* [Data for review]
···
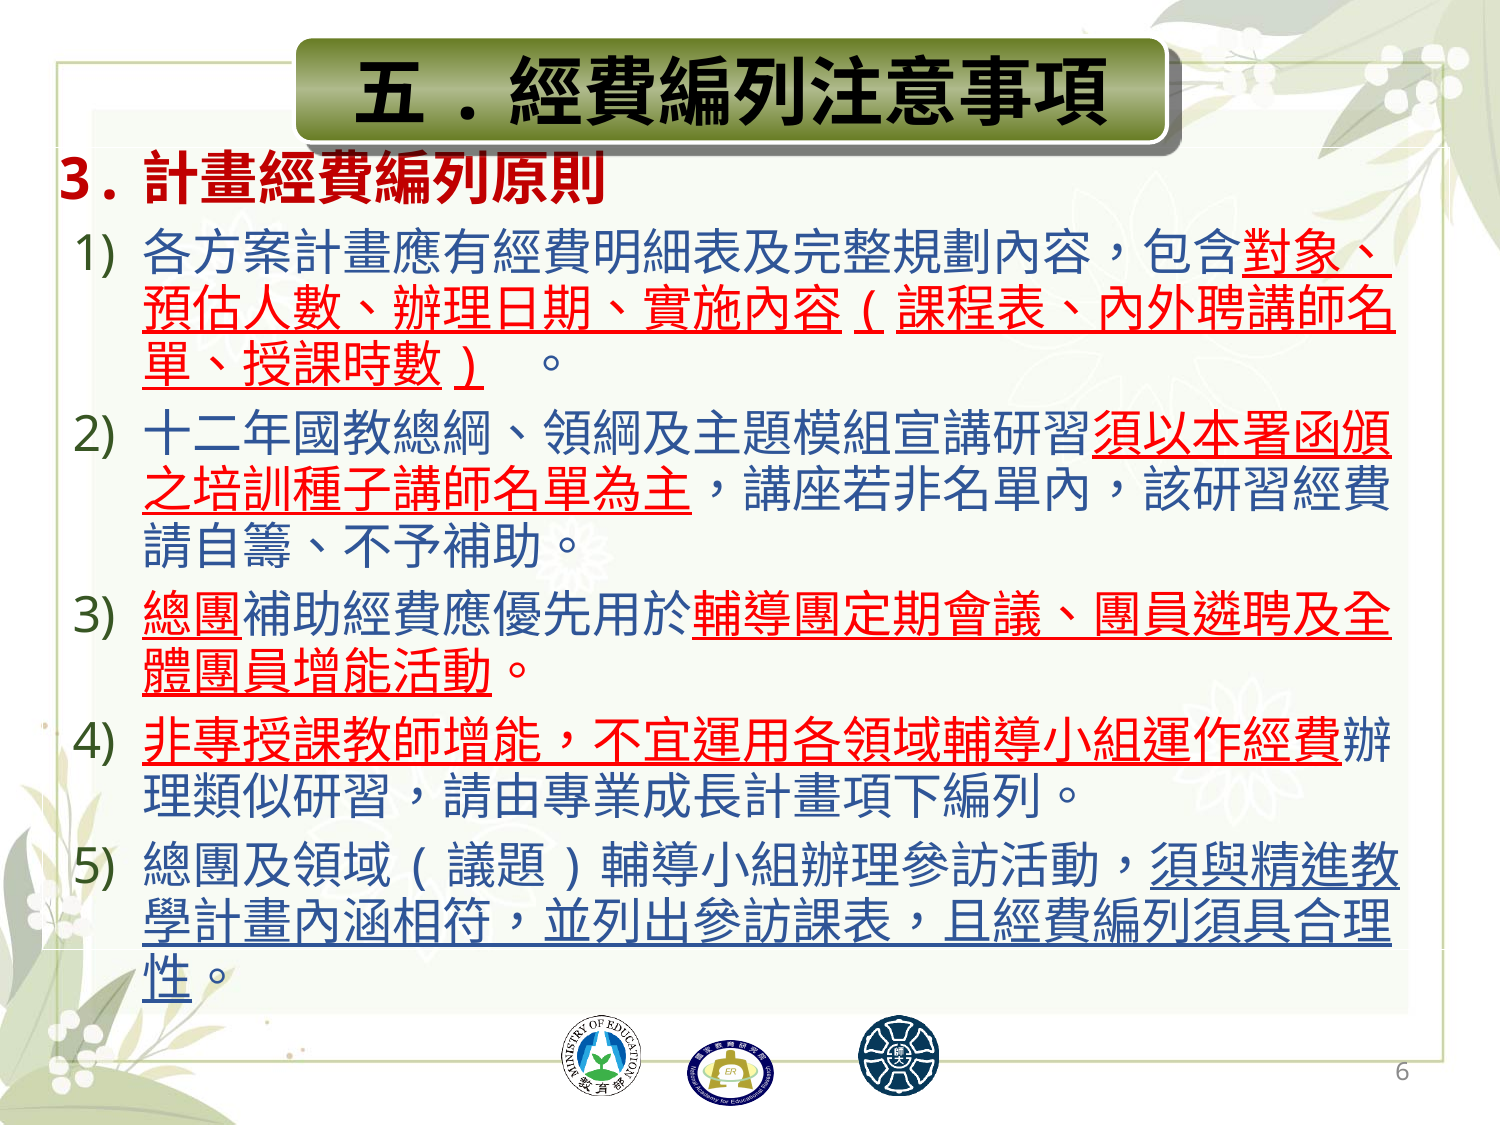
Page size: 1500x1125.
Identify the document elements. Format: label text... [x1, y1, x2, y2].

list 3.計畫經費編列原則 各方案計畫應有經費明細表及完整規劃內容，包含對象、預估人數、辦理日期、實施內容(課程表、內外聘講師名單、授課時數) 。 十二年國教總綱、領綱及主題模組宣講研習須以本署函頒之培訓種子講師名單為主，講座若非名單內，該研習經費請自籌、不予補助。 總團補助經費應優先用於輔導團定期會議、團員遴聘及全體團員增能活動。 非專授課教師增能，不宜運用各領域輔導小組運作經費辦理類似研習，請由專業成長計畫項下編列。 總團及領域(議題)輔導小組辦理參訪活動，須與精進教學計畫內涵相符，並列出參訪課表，且經費編列須具合理性。 [42, 147, 1450, 950]
text_box 五.經費編列注意事項 [293, 36, 1167, 143]
slide_number 6 [1074, 1042, 1425, 1103]
picture [0, 0, 1500, 1125]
···
* [What this task involves] The task here is to output the line with "Identify the document" and all lines after it to the end of the records above, exactly and only those.

* [Reply to the exercise]
Identify the document elements. Format: label text... [x1, y1, x2, y2].

list 3.計畫經費編列原則 各方案計畫應有經費明細表及完整規劃內容，包含對象、預估人數、辦理日期、實施內容(課程表、內外聘講師名單、授課時數) 。 十二年國教總綱、領綱及主題模組宣講研習須以本署函頒之培訓種子講師名單為主，講座若非名單內，該研習經費請自籌、不予補助。 總團補助經費應優先用於輔導團定期會議、團員遴聘及全體團員增能活動。 非專授課教師增能，不宜運用各領域輔導小組運作經費辦理類似研習，請由專業成長計畫項下編列。 總團及領域(議題)輔導小組辦理參訪活動，須與精進教學計畫內涵相符，並列出參訪課表，且經費編列須具合理性。 [42, 147, 1450, 950]
text_box 五.經費編列注意事項 [293, 36, 1167, 143]
slide_number 6 [1074, 1042, 1425, 1103]
picture [0, 0, 1500, 1125]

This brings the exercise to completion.